Mela:基于转换假说的测试时记忆巩固模型
受神经科学记忆巩固理论与转换假说启发,本研究提出分层记忆模块(HMM)。该模块包含低频与高频子模块,分别生成抽象概要表征与细粒度细节表征,并通过动态重构组合输出。将其集成至Transformer解码器,形成Mela系列模型,可在测试时进行在线记忆巩固。同时引入MemStack方法,将多粒度记忆特征分布至解码器早期层。实验表明,Mela在所有模型规模上均优于Transformer基线,且在预训练上下文长度固定为4K时,能在显著更长的上下文中保持稳定性能,而基线模型一旦超出训练长度则性能急剧下降。
Memory consolidation, the process by which transient experiences are transformed into stable, structured representations, is a foundational organizing principle in the human brain, yet it remains largely unexplored as a design principle for modern sequence models. In this work, we leverage established neuroscientific theories of memory consolidation and cross-frequency coupling to propose the Hierarchical Memory Module (HMM), a neural memory architecture composed of two functionally distinct sub-modules that operate at different update frequencies. Inspired by the transformation hypothesis, the low-frequency sub-module produces high-level representations that capture abstract, gist-level knowledge, while the high-frequency sub-module produces fine-grained representations that preserve richer episodic detail. The final memory output is dynamically reconstructed as a context-dependent combination of both representations, analogous to the reconstructive nature of human memory retrieval. We integrate HMM into a Transformer-based language decoder to form Mela, a family of memory-augmented language models that perform online memory consolidation at test time. To further exploit the multi-granularity memory representations produced by HMM, we introduce MemStack, a method that distributes different levels of memory features across the early layers of the decoder without introducing additional tokens.
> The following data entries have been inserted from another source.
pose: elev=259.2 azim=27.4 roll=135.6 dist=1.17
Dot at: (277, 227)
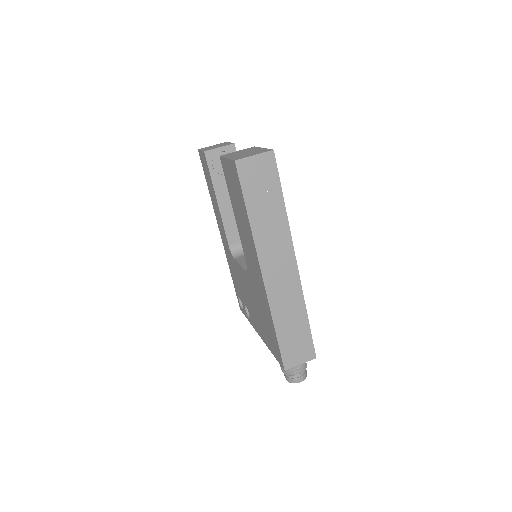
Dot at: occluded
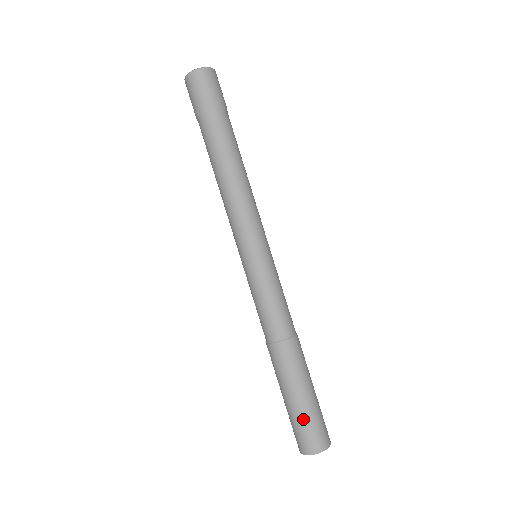
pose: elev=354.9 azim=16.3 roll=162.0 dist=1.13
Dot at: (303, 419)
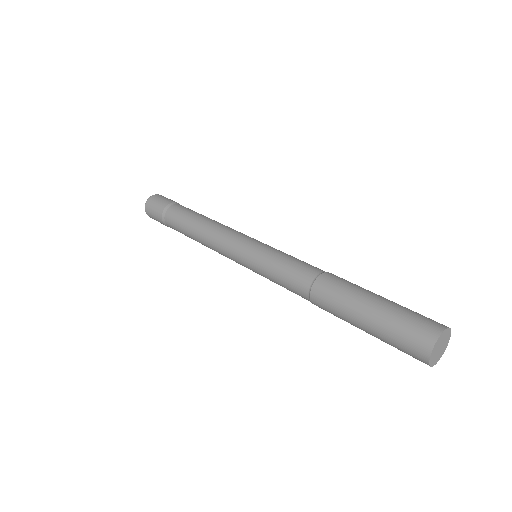
Dot at: (394, 316)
Experiments on language modeling demonstrate that Mela outperforms Transformer baselines across all the model sizes. Moreover, with the pretrained context length fixed at 4K, Mela maintains performance on significantly longer contexts, whereas Transformer baselines degrade rapidly beyond their training length. Extensive ablation studies validate the contribution of each component and provide guidance for practical configuration.